21D’emblée, trois lignes de force émergent à la lecture du document. Elles sont autant d’entrées pour saisir la pensée de l’auteur et comprendre son inscription dans les débats contemporains sur la réforme du travail et de l’entreprise : la conciliation entre les doctrines de Taylor et Fayol (1) ; la valorisation des fonctions d’administration (2) ; le lien métahistorique entre le chef d’entreprise et le chef de l’État (3).

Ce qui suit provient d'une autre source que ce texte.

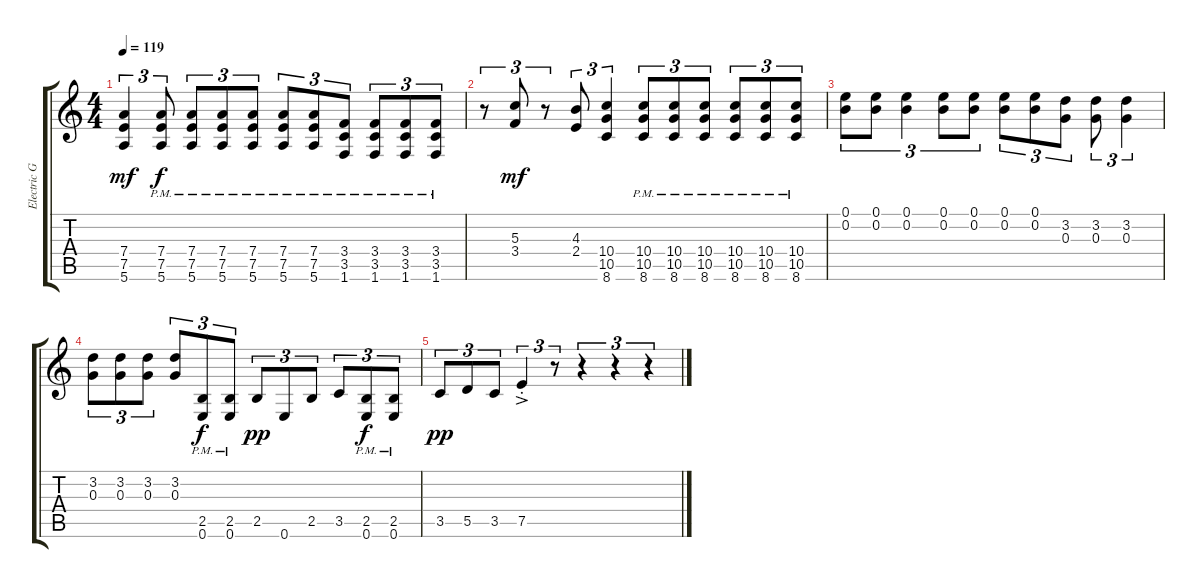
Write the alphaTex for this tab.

\track ("Electric Guitar 2" "Electric G") {instrument distortionguitar}
\staff {score tabs}
\tuning (E4 B3 G3 D3 A2 E2) {hide}
\ts (4 4)
\tempo 119
\clef g2
\ks c
(7.4 7.5 5.6).4{tu (3 2) dy mf} (7.4{pm} 7.5{pm} 5.6{pm}).8{tu (3 2) dy f} (7.4{pm} 7.5{pm} 5.6{pm}).8{tu (3 2)} (7.4{pm} 7.5{pm} 5.6{pm}).8{tu (3 2)} (7.4{pm} 7.5{pm} 5.6{pm}).8{tu (3 2)} (7.4{pm} 7.5{pm} 5.6{pm}).8{tu (3 2)} (7.4{pm} 7.5{pm} 5.6{pm}).8{tu (3 2)} (3.4{pm} 3.5{pm} 1.6{pm}).8{tu (3 2)} (3.4{pm} 3.5{pm} 1.6{pm}).8{tu (3 2)} (3.4{pm} 3.5{pm} 1.6{pm}).8{tu (3 2)} (3.4{pm} 3.5{pm} 1.6{pm}).8{tu (3 2)} |
r.8{tu (3 2)} (5.3 3.4).8{tu (3 2) dy mf} r.8{tu (3 2)} (4.3 2.4).8{tu (3 2)} (10.4 10.5 8.6).4{tu (3 2)} (10.4{pm} 10.5{pm} 8.6{pm}).8{tu (3 2)} (10.4{pm} 10.5{pm} 8.6{pm}).8{tu (3 2)} (10.4{pm} 10.5{pm} 8.6{pm}).8{tu (3 2)} (10.4{pm} 10.5{pm} 8.6{pm}).8{tu (3 2)} (10.4{pm} 10.5{pm} 8.6{pm}).8{tu (3 2)} (10.4{pm} 10.5{pm} 8.6{pm}).8{tu (3 2)} |
(0.1 0.2).8{tu (3 2)} (0.1 0.2).8{tu (3 2)} (0.1 0.2).4{tu (3 2)} (0.1 0.2).8{tu (3 2)} (0.1 0.2).8{tu (3 2)} (0.1 0.2).8{tu (3 2)} (0.1 0.2).8{tu (3 2)} (3.2 0.3).8{tu (3 2)} (3.2 0.3).8{tu (3 2)} (3.2 0.3).4{tu (3 2)} |
(3.2 0.3).8{tu (3 2)} (3.2 0.3).8{tu (3 2)} (3.2 0.3).8{tu (3 2)} (3.2 0.3).8{tu (3 2)} (2.5{pm} 0.6{pm}).8{tu (3 2) dy f} (2.5{pm} 0.6{pm}).8{tu (3 2)} 2.5.8{tu (3 2) dy pp} 0.6.8{tu (3 2)} 2.5.8{tu (3 2)} 3.5.8{tu (3 2)} (2.5{pm} 0.6{pm}).8{tu (3 2) dy f} (2.5{pm} 0.6{pm}).8{tu (3 2)} |
3.5.8{tu (3 2) dy pp} 5.5.8{tu (3 2)} 3.5.8{tu (3 2)} 7.5{ac st}.4{tu (3 2)} r.8{tu (3 2)} r.4{tu (3 2)} r.4{tu (3 2)} r.4{tu (3 2)}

Entre Taylor et Fayol : une tentative d’hybridation
22Pour comprendre la nature et la portée de ce document, il faut rappeler quelques éléments de la trajectoire intellectuelle de Mauro, qui en font l’une des figures clé à l’échelle européenne dans la légitimation et la diffusion du savoir managérial. D’abord parce qu’il entre en contact de manière précoce avec la « méthode américaine » d’organisation scientifique du travail (le taylorisme) ; ensuite, parce qu’il joue le rôle de passeur de cette méthode au sein de la communauté internationale des rationalisateurs – de la Taylor Society à l’International Management Institute – tout en s’efforçant de la décliner avec les théories de la direction et de l’encadrement (le fayolisme). Ses voyages aux États-Unis, en 1928-1929 et en 1938, lui permettent de réfléchir aux aspects à la fois techniques et anthropologiques du succès américain [6]. Il retient non seulement la leçon du « technicisme » (l’obsession du perfectionnement technique, la division « scientifique » des tâches, la simplification, la lutte contre les gaspillages, etc.), mais aussi le rôle joué par un nombre croissant d’« éléments de direction » (ingénieurs, techniciens et leaders d’entreprise) qui sont censés assurer les fonctions de coordination et de commandement dans des organisations de plus en plus complexes [7]. Ce constat aurait poussé Mauro à délaisser l’approche centrée sur le contrôle et la division du travail en faveur d’une vision susceptible de conjuguer les « éléments techniques de la production » avec les « éléments techniques de l’administration », autrement dit en combinant Taylor à Fayol. Déjà dans ses premiers écrits sur la « méthode Fayol » qui apparaissent dans la revue de l’ENIOS (l’association italienne pour la promotion de l’organisation scientifique du travail) à la fin des années 1930, il est question de distinguer entre le travail d’exécution et le travail d’organisation [8]. Et lorsqu’il s’emploie, en 1934, à confectionner un premier cycle de cours de spécialisation pour les « dirigeants d’entreprise » en activité au sein de l’école d’ingénieurs de Milan, son effort d’élargir le spectre des connaissances concernant la direction de l’entreprise – de l’organisation administrative aux techniques de vente en passant par la psychotechnique – témoigne également de sa conviction de dépasser la vision techniciste de Taylor [9].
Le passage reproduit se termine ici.